===== TEXT EXCERPT =====

My education of both myself and Zambia continued this week. Chongwe is a village town, slightly removed from the more 'city-esk' Lusaka, where there are 4 more MFH Orphan Homes. Upon my first visit there, I was greeted by yet more hugs and 'Aunty Annika!!'. (That's a name I could get used to.) The kids in the Chongwe homes are all somewhat younger, and have come to EOH more recently, thus it was easy to identify a few of the kids who were a bit more tentative... and made my heart break as I considered the reasons why they would be hesitant to love as quickly as the rest. Nevertheless, all of the kids were eager to play more games and teach me their songs. In return, by the end of the day there were 30 kids in a little African village singing a newer version of Jesus Love Me, complete with 'Na na na na nananana Hey! Na na na na nananana Ugh!'s.... as they also wondered at some of our songs.

Tuesday I began to work in earnest with Esther, the coordinator of the MFH's in Lusaka. I am very, very excited to report that it is with her that I will probably be able to be the biggest help... as she is looking to implement a few programs into the MFHs (such as Bible Studies, sports' days, and even an AIDS lifestyle training... I guess that after being at LaGrave, growing up with my mom and all of my other desensitization towards talking about sex, it's only God's humor that he would have me teach a sex-ed class in Africa!). However, up to this point Esther had been a little unsure on how to start planning and facilitating such programs. And, though I don't claim to be an expert in too many areas of life... that is one area that I have come to feel rather competent. I guess God knew what he was doing when he brought me here to help before sending me back to my own country to 'do something' about religion there.

Wednesday I woke up.... puking. (As many of you probably already knew from my facebook! Thanks for all of the prayers!) The previous day I had been at MFH's 3 and 4 in Lusaka with Esther, and one of the generous and loving house moms had offered me a 'local juice' (made from roots) after we had been playing outside with the kids all afternoon (soccer... in long pants... in 80 degree heat). I gratefully took the drink, as Esther gave her nod of approval that it was in fact safe for me to drink. However, when I woke up with huge stomach pains on Wednesday, Mrs. Harawa realized that the drink was probably prepared with unboiled water.... oops. More than a few meds, a long nap, and I woke up Wednesday afternoon feeling quite better. By the end of the day I was feeling as good as new. Praise God. (However, there was no internet available to update anyone on my health, so I apologize to all of you who sat in worry all day for me!)

===== DATA PROVIDED =====

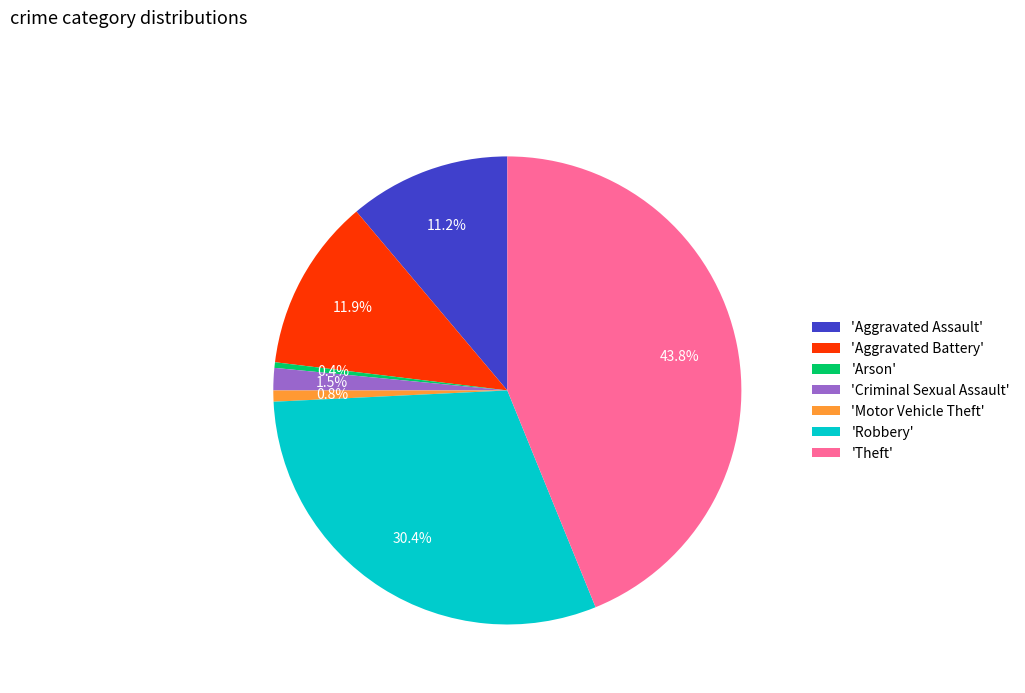

Which has a higher value, 'Aggravated Assault' or 'Robbery'?

'Robbery'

=====

TASK LIST:
• a. In the Zambia blog post, what was the "local juice" offered by the house mom made from?
• b. Resume the Zambia blog post from the point where it ends.

ANSWERS IN ORDER:
• a. Roots.

• b.
And then there's today. We woke up extra early this morning because of a very important errand: we had purchased school uniforms for the students in Chongwe the day before... and if we got to Chongwe early enough, the students would be permitted to go to school for the day! Up to that point, the orphans in those MFH had not been allowed to go to school... the terms here started on Monday (they take a month off every 3 months, instead of one just 'summer break'), and the school where the kids were attending decided to make a rule that all kids had to have uniforms... whether or not they could afford them. No uniform, no school. So we descended on Chongwe with brand new uniforms for 24 children.... and if you have ever seen a child on Christmas morning, multiply that reaction by about 10,000... and you have the electricity in the air as the kids were handed their 'smart suits' (as I heard one little boy refer to his new clothes, haha). It hit me then that these were quite possibly the first brand new clothes any of the kids had ever received... as the MFH apparently rely on many clothing donations. I quietly looked down at my brand new skirt that I had bought for this trip. The $7 I spent on it now felt too much.

It all feels like too much. A year ago I would be given $15 for dinner at Track and Field meet days....here, I receive $15 a day as my stipend for food, water, travel expenses, ect; total my $400+ a month that that $15 a day gets me... and all of a sudden it seems exorbitant compared to the measly $500 a month that each of the MFHs has to operate on in order to feed, clothe, protect, provide healthcare and an education for the 8 orphans and mother living in the home.

Welcome to perspective.

There are a million other things that I could talk about:

The corruption of the education system that I have already come face to face with as Esther has tried to put students in their right grades... but been denied and asked to pay more money 'in order to get grade completion forms re-sent'.

The fact that when asked what they wanted to be when they grew up, at least 30% of the kids at MFH Lusaka 3 and 4 reported that they wanted to be soldiers.... so that they could help people by protecting them; as apparently Zambia is known as a Christian nation now, and all the kids want it to stay that way.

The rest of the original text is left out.